Bij de telefonische peiling is Random Digit Dialing toegepast. Met de computer zijn willekeurige telefoonnummers gegenereerd. De ene helft van de nummers bestond uit vaste nummers en de andere helft uit mobiele nummers. Die nummers zijn gebeld. Zo werden ook personen bereikt die niet in het telefoonboek stonden.
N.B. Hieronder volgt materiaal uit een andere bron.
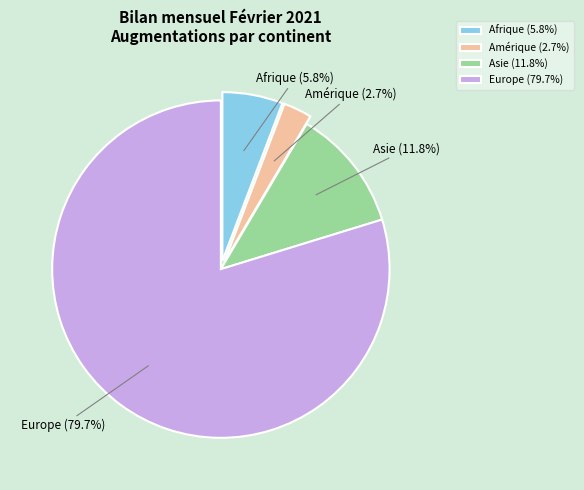

Does Europe account for over 50% of the chart?

Yes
Ook hier waren de peilers weer weinig transparant. Het was moeilijk om informatie te vinden over de toegepaste methoden. Zo meldt geen enkele peiler iets over de omvang van de non-respons in de peilingen. Die non-respons zal er zeker zijn geweest. En hoe groter het percentage non-respons is, des te ernstiger kunnen de schattingen afwijken. In de VS lijkt de non-respons in telefonische peilingen een steeds groter probleem te worden. De respons is vaak gekelderd tot onder de 20%. Het is daarom belangrijk ook bij de Ierse peilingen de responspercentages te vermelden.
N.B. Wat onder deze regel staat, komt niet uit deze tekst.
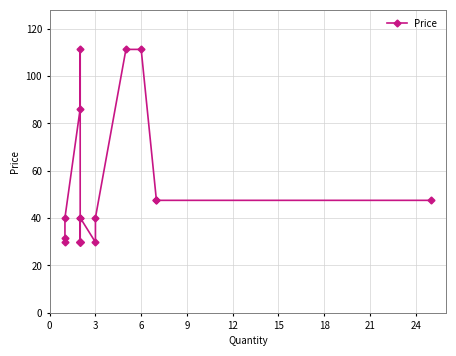

What is the smallest value displayed?

29.8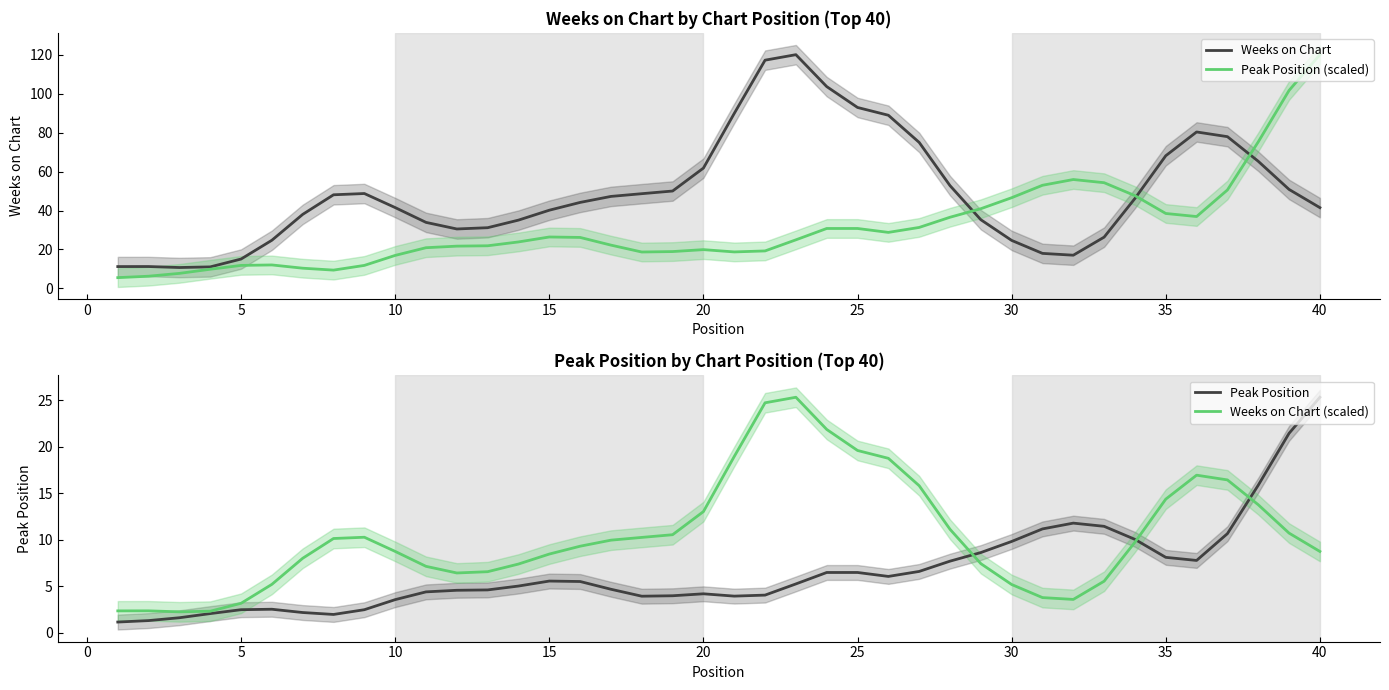

What is the maximum value for Weeks on Chart?

120.1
Hoe goed waren de schattingen van de Ierse peilers? Hebben ze het net zo slecht gedaan als de Engelse peilers bij de verkiezingen in Engeland op 7 mei 2015? Toen zaten de peilers er zo ver naast dat je rustig kon spreken was van een debacle. In de grafiek hieronder staan de voorspellingen die de vier Ierse peilers ongeveer een week van te voren deden.

iers-referendum

De verticale blauw lijn geeft de werkelijke uitslag aan (62,1% is voorstander van het homohuwelijk). De rode bolletjes zijn de voorspellingen van de peilers. En de rode lijnen stellen de onzekerheidsmarges voor. Bij drie peilers lag de werkelijke uitslag niet binnen de marges. Je kunt dus concluderen dat deze peilers er naast zaten. Eén peiler (Behaviour & Attitudes) had een goede voorspelling.
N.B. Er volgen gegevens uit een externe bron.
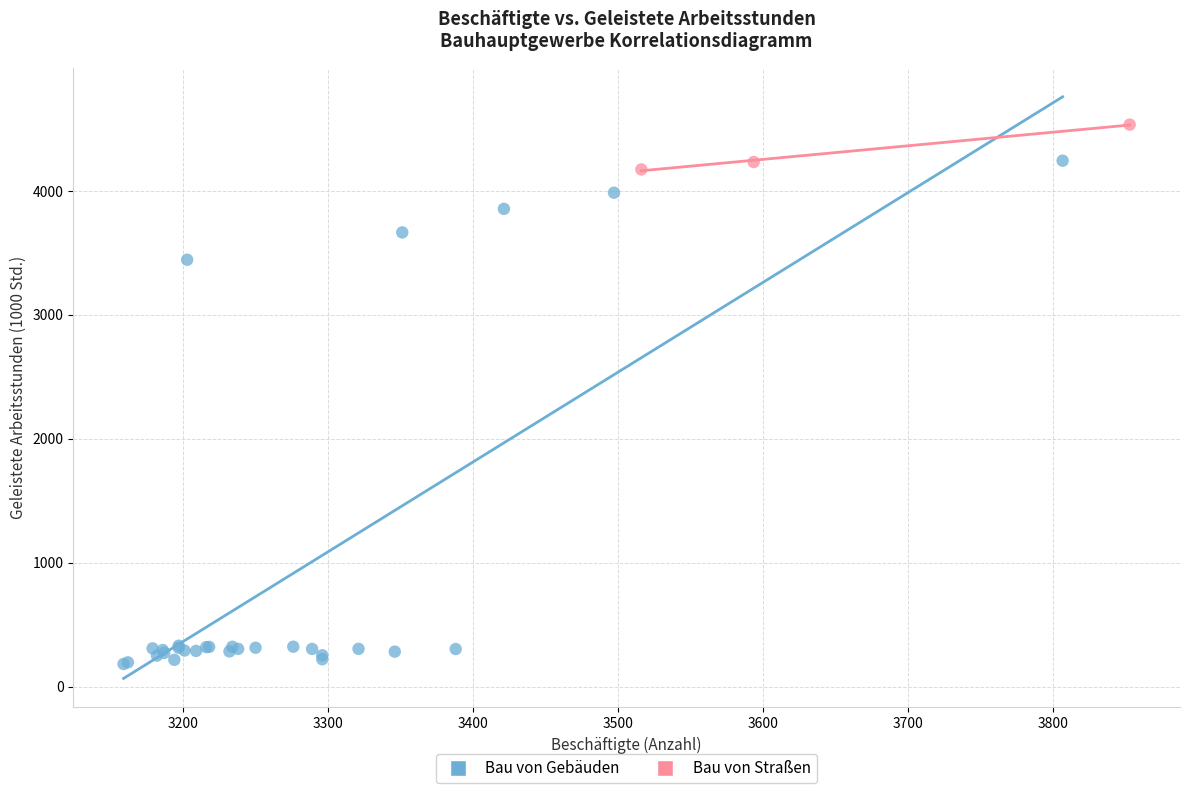

Which series reaches the maximum Y coordinate?

Bau von Straßen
Er zitten nogal wat verschillen in de voorspellingen van de peilers. Je kunt je afvragen wat daarvan de oorzaken kunnen zijn. Er zijn verschillende verklaringen denkbaar:

  • Eén van de peilers deed het telefonisch en de andere drie deden het face-to-face,
  • De peilers peilden in verschillende perioden. Zo peilde Ipsos MRBI slechts twee dagen en MillwardBrown 13 dagen.
  • De drie face-to-face peilers gebruikten quotasteekproeven. Daarin zit een subjectief element. Interviewers van de ene peiler kunnen anders te werk gaan dan interviewers van de andere peiler.
  • Het is onduidelijk wat het effect van non-respons was op de schattingen van de peilers.

Kortom, hoewel alle peilers wel een overwinning voor YES voorspelden, waren er toch nog grote verschillen tussen de percentages. Die varieerden van 53% tot 69%. Dit lijkt me voldoende reden om een poging te doen de methodologie van de peilingen verder te verbeteren.